> [EXERCICES À FAIRE]
- a) Recopiez le passage de la critique du film qui commence à "Certes, le jeune" et se termine à "encore plus loin.", en remplaçant "fiancée" par "compagne".
- b) Répondez à ces questions d'après la critique du film :
(i) De quel livre de Nietzsche vient la maxime citée ?
(ii) Comment s'appelle le jeune officier ?
(iii) Quel terme le critique dit-il être à la mode ?

> [EXTRAIT CHOISI]
++++++++++

How to kill time

Akmareul boatda

Après l'excellent hommage au western spaghetti, le délicieux retour au film d'horreur génial et le film de bandit désenchanté, Kim Jee-Wong revient, au sommet de son art, pour nous proposer une oeuvre des plus violentes et des plus osées qui soient.

 

 

 

 

 

 

Akmareul boatda

 

(J'ai rencontré le diable)

 

 

 

Dans Par-delà bien et mal, Nietzsche nous enseignait "Que celui qui lutte avec des monstres veille à ce que cela ne le transforme pas en monstre. Si tu regardes longtemps au fond de l'abîme, l'abîme aussi regarde au fond de toi."

La maxime, placée tout au début du film, est ainsi une manière de mettre en garde le spectateur contre ce qu'il sera susceptible de voir. Loin d'être une oeuvre cinématographique sur la vengeance, Park chan-Wook ayant déjà transcendé ce sujet, ce film est, à l'inverse du Bittersweet life du même réalisateur, la descente aux enfers d'un policier honnête et droit. Et amoureux. Partant de ce constat initial, l'on pourrait se dire que le film, plongeant tête baissée dans les habituels clichés du bon-flic-honnête-qui-va-péter-un-câble, va être Un Justicier dans la ville # 56. Détrompons-nous.

Certes, le jeune officier, Soo-Hyun, va entrer dans un monde de violence pour venger sa fiancée massacrée. Mais le terrain connu s'arrête ici. Tout, en effet, est révélé dans le premier quart d'heure du film : l'identité du tueur, la décision du policier de se lancer dans une vendetta et un certain détail - classique, lui encore - qui permettra de pousser le pathos, et de facto la rage de Soo-Hyun, encore plus loin.

La suite du film, en revanche, se révèle être autrement plus ambitieuse, plus chaotique, plus violente et, ainsi, infiniment plus géniale que les films de "vigilante" (terme à la mode, profitons-en) effectués jusqu'ici.

++++++++++

> [DONNÉES FOURNIES]
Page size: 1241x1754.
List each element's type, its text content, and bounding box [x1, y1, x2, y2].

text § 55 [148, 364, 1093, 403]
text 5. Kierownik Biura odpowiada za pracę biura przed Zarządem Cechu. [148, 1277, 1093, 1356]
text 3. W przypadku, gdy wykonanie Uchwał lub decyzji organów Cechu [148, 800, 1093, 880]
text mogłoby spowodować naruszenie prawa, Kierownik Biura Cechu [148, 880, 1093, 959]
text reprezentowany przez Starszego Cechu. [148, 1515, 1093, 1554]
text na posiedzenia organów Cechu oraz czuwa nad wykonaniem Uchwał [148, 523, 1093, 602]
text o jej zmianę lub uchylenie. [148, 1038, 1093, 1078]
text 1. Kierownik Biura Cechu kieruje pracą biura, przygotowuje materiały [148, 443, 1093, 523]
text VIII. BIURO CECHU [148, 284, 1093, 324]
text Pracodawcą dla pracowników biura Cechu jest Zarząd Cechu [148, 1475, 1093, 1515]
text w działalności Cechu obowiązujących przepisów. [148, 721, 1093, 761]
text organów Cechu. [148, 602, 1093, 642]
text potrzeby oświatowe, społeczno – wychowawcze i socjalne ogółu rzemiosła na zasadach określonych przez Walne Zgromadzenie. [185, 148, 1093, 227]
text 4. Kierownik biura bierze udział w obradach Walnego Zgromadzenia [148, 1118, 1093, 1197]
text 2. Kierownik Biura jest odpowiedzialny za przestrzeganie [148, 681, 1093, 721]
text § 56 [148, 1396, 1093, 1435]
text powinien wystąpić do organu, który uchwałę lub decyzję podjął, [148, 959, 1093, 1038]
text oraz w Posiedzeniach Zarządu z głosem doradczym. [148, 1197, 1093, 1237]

++++++++++

> [RÉPONSES DANS L'ORDRE]
- a)
Certes, le jeune officier, Soo-Hyun, va entrer dans un monde de violence pour venger sa compagne massacrée. Mais le terrain connu s'arrête ici. Tout, en effet, est révélé dans le premier quart d'heure du film : l'identité du tueur, la décision du policier de se lancer dans une vendetta et un certain détail - classique, lui encore - qui permettra de pousser le pathos, et de facto la rage de Soo-Hyun, encore plus loin.

- b)
(i) Par-delà bien et mal
(ii) Soo-Hyun
(iii) "vigilante"